One Kotlin Multiplatform API for background work. Schedule a job from commonMain; it runs on WorkManager on Android, on BGTaskScheduler on iOS, and on NSBackgroundActivityScheduler on native macOS. No DI container required — workers are factory-built per dispatch from a closure you provide, so any DI graph you already have (Koin, Hilt, hand-wired) plugs in cleanly.

// commonMain
class SyncWorker(private val repo: MyRepository) : BackgroundWorker {
    override suspend fun execute(context: WorkerContext): WorkResult {
        repo.sync()
        return WorkResult.Success
    }

    companion object {
        val ID = TaskId("dev.example.app.sync")
    }
}

// At app launch
val backgrounder = Backgrounder.create(application = this)        // Android
backgrounder.register(SyncWorker.ID) { SyncWorker(repo = appGraph.repo) }
backgrounder.start()

// Anywhere later
backgrounder.scheduler.schedule(
    WorkRequest.OneTime(
        taskId = SyncWorker.ID,
        constraints = WorkConstraints(networkRequired = NetworkRequirement.Any),
        backoff = BackoffPolicy.exponential(initialDelay = 30.seconds, maxAttempts = 5),
    ),
)

What it does

  • One scheduling API across platforms — Scheduler.schedule(), cancel(), cancelAll(), scheduled().
  • One worker contractBackgroundWorker.execute(WorkerContext): WorkResult. Inject your dependencies through the factory closure you register at app launch.
  • Sealed WorkRequestOneTime and Periodic, both with input data, constraints, retry, and an ephemeral flag for the "ran-before-init" Android foot-gun.
  • Instant dispatchBackgrounder.runNow<R>(taskId) { … } runs a lambda in the background right now and suspends until the typed result is back. Bypasses constraints / retries / the registry; routed through the platform's real background primitive so the work survives an immediate app-background.
  • Honest about platform differences. Scheduler.guarantees() returns a per-platform truth table you can branch UX on.
  • No required DI dependency. Backgrounder doesn't ship a DI module. The factory closure pattern works equally well with Koin, Hilt (Android), kotlin-inject, or hand-wired graphs.

Why this exists

Android has WorkManager — rich, persistent, constraint-aware. Apple platforms have BGTaskScheduler and NSBackgroundActivityScheduler — different shape, different guarantees, opaque scheduling. The two worlds don't line up cleanly, and most KMP projects either:

  1. Roll their own thin wrapper that pretends they do (and quietly drops on the floor whatever doesn't translate), or
  2. Implement background work twice, once per platform, sharing nothing.

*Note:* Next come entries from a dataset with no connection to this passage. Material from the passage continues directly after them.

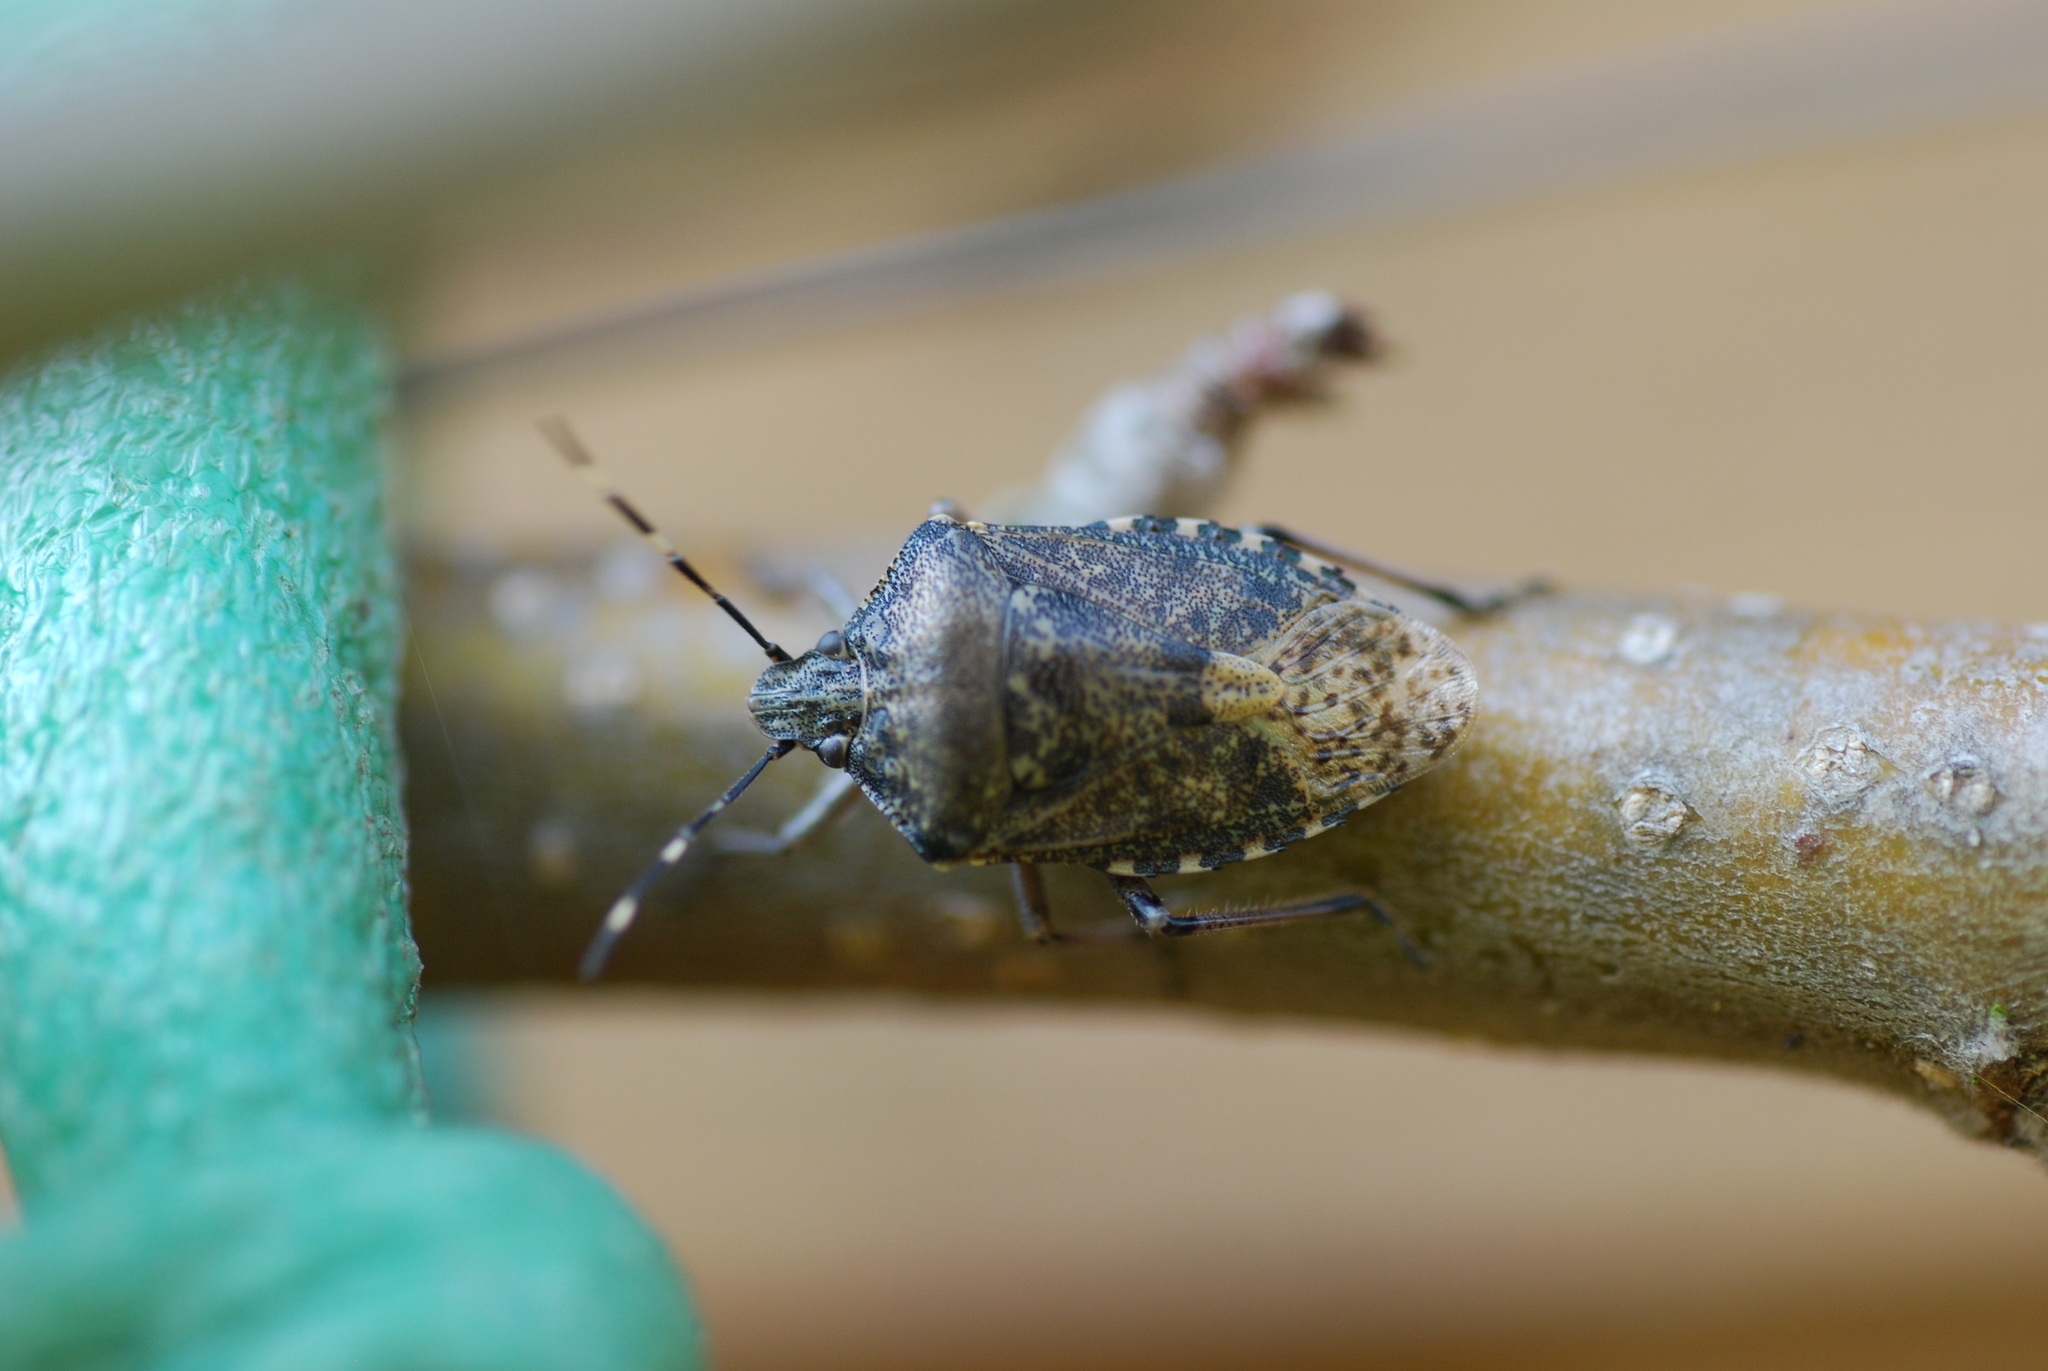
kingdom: Animalia
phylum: Arthropoda
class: Insecta
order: Hemiptera
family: Pentatomidae
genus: Rhaphigaster
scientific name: Rhaphigaster nebulosa
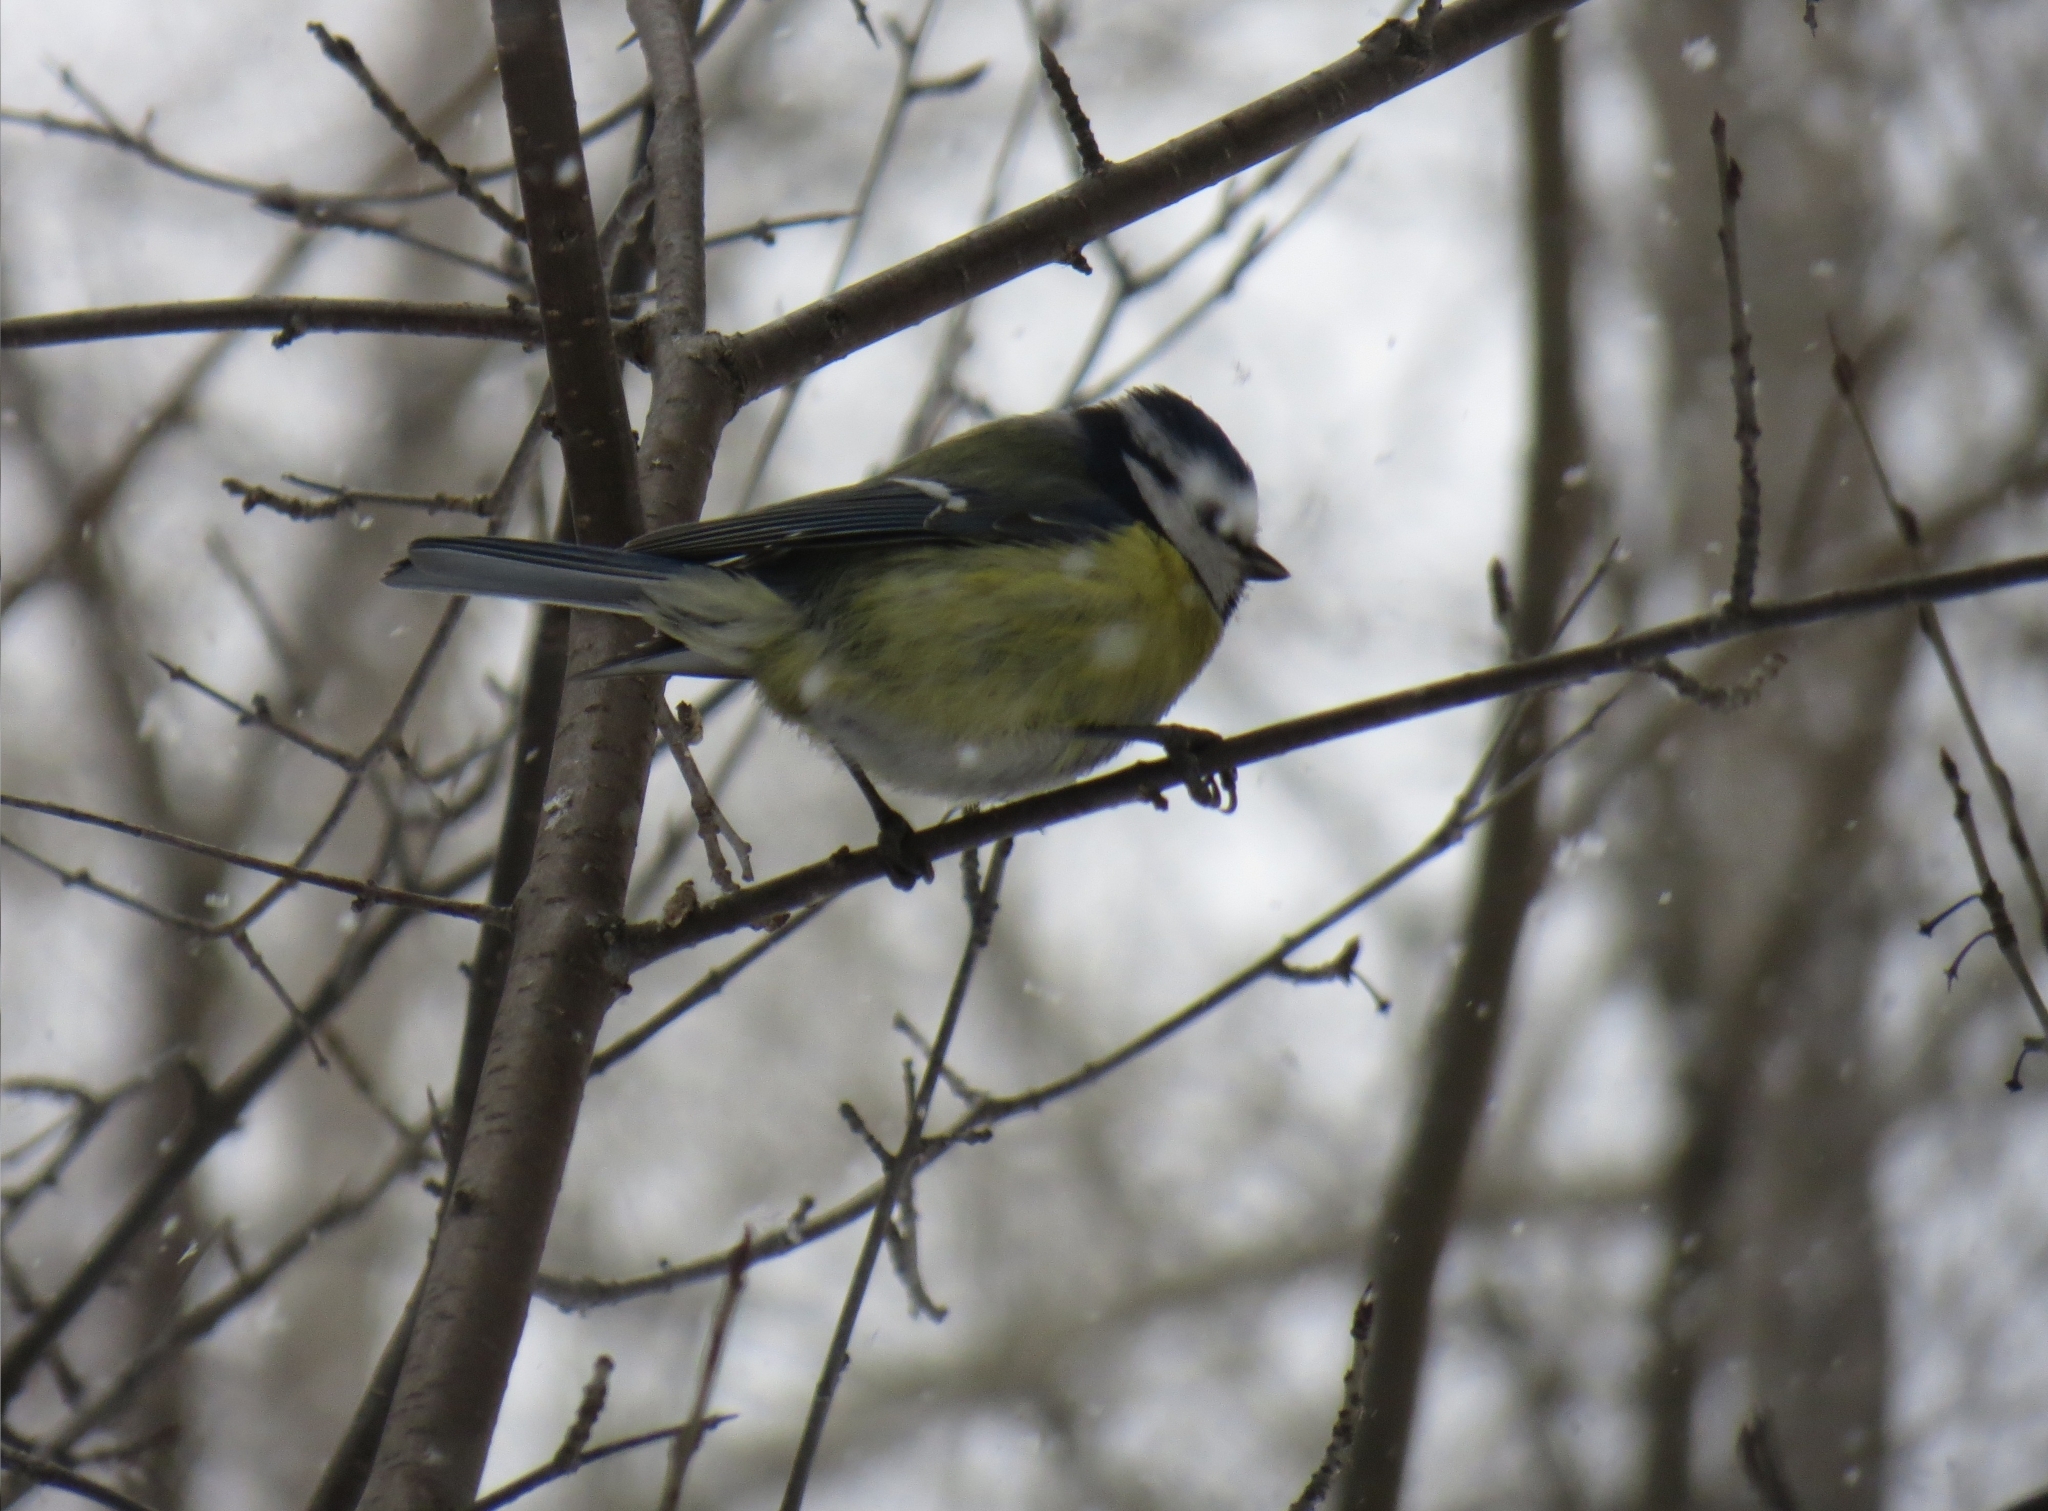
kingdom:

Backgrounder takes a third path: a shared API that's honest about what each platform actually guarantees, so consumers can write platform-aware UX (e.g. "Open the app daily so we can sync" on iOS only, where force-quit kills background tasks) without re-implementing scheduling itself.

Get started

iOS limitation

When the user force-quits the app from the App Switcher, all background tasks stop firing until the user launches the app again. That's Apple's design; we can't paper over it. See Force-quit on iOS for what to surface in your UX.